毛鉤を使った魚釣りである。魚が食べているモノを真似た毛鉤で釣ろうとする釣りである。
魚が釣れればいいという観点に多くの目的を持った毛鉤を使うか、あくまで魚が食べているモノをまねた毛鉤を使うか。この違いは大きい。私の考えでは、それこそが、フライフィッシングになるか違うものになるかの分岐点である。最初のここはとても重要である。
一般的に釣りといえば魚を釣ることだ。フライフィッシングも魚を釣ることではあるが、単に釣れただけでは、納得できない。
「食べているモノに真似た毛鉤で釣ろうとする」とはどのようなことなのか。
自然で起きている現象に合わせて釣りをしたいと考えることである。釣り人である自分の都合より自然の摂理が重要になってくる。魚を釣ることを一番の目的におくと、その方法は際限なく存在するし、釣り人側の都合で色々な方法が考えられる。
フライフィッシングでは、自然の摂理の中でおこる出来事の範囲で、釣りを組み立てて行こうと発想するのが、大きな軸になる。
その範囲から外れた形では、大きな満足は得られなくなる。単に魚が釣れただけでは満足しなくなる。つまり自分が設定した範囲の中で釣れた時の方が、多くの喜びが得られることになる。
毛鉤を使うことで、フライキャスティングの技術も必要になる。重さのないフライを目的のポイントへ運ぶために、ラインには重さと、しなやかさが求められる。力で飛ばすのではなく、ロッドからフライラインへスムースに力を伝え、結果としてフライキャスティングの独特なループが生まれる。
フライロッドに求められる要素も、魚を釣るための性能や魚を寄せるための性能より、まずフライラインにループを作ることが優先されてくる。

+ + +

__出題 1__
フライフィッシングについての文章をもとに、次の問いに答えよ。
(a) 毛鉤は何をまねて作られるものとされているか。
(b) 重さのないフライを目的のポイントへ運ぶために、ラインには何が求められるか。
(c) フライロッドに求められる要素として、まず優先されるのは何か。
__出題 2__
次の各文がフライフィッシングについての文章の内容と合うかどうかを判断し、根拠となる本文の語句をそのまま引用せよ。
(a) フライフィッシングでは、単に魚が釣れただけでは納得できないとされている。
(b) フライキャスティングでは、力でフライを飛ばすとされている。
(c) 魚を釣ることを一番の目的におくと、その方法は限られてくるとされている。
__出題 3__
フライフィッシングについての文章のうち、「毛鉤を使った魚釣りである。魚」を含む語句で始まり「れただけでは、納得できない。」で終わる部分を、「毛鉤」を「フライ」に置き換えて書き直せ。

+ + +

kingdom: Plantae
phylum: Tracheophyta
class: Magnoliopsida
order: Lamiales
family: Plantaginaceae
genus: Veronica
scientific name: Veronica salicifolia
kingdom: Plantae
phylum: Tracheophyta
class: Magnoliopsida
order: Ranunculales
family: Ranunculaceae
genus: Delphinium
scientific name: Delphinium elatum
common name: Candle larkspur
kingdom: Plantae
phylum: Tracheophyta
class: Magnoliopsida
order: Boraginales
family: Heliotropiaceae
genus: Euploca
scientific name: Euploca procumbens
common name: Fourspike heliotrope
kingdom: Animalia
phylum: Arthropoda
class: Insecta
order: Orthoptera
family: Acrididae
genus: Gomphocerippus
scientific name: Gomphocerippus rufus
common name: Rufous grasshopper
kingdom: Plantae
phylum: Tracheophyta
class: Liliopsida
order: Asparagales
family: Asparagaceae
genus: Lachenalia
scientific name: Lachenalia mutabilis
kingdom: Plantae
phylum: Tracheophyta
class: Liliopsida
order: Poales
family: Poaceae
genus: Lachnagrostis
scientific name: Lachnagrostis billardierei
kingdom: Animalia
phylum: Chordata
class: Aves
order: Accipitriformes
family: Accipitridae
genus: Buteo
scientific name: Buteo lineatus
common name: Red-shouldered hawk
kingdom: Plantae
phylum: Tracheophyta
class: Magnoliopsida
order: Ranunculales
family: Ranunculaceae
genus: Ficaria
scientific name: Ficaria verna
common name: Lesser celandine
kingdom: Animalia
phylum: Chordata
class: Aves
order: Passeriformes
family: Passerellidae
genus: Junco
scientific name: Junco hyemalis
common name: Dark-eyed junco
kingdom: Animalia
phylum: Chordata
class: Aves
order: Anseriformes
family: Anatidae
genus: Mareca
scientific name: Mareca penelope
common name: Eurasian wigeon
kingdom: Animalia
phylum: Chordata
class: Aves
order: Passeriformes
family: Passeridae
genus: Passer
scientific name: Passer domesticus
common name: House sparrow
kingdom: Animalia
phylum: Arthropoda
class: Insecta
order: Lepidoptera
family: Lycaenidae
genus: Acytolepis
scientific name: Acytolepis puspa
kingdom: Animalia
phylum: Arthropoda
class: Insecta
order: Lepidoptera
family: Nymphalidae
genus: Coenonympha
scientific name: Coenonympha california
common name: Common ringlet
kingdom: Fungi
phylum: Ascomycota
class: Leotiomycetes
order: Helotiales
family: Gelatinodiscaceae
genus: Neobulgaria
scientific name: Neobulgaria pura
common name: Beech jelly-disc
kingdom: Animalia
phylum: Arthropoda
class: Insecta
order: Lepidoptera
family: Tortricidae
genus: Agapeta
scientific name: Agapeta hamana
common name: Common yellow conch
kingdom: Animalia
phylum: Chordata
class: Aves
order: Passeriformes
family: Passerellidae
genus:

+ + +

__解答 1__
(a) 魚が食べているモノ
(b) 重さと、しなやかさ
(c) フライラインにループを作ること

__解答 2__
(a) 合う。「単に釣れただけでは、納得できない」
(b) 合わない。「力で飛ばすのではなく」
(c) 合わない。「その方法は際限なく存在する」

__解答 3__
フライを使った魚釣りである。魚が食べているモノを真似たフライで釣ろうとする釣りである。
魚が釣れればいいという観点に多くの目的を持ったフライを使うか、あくまで魚が食べているモノをまねたフライを使うか。この違いは大きい。私の考えでは、それこそが、フライフィッシングになるか違うものになるかの分岐点である。最初のここはとても重要である。
一般的に釣りといえば魚を釣ることだ。フライフィッシングも魚を釣ることではあるが、単に釣れただけでは、納得できない。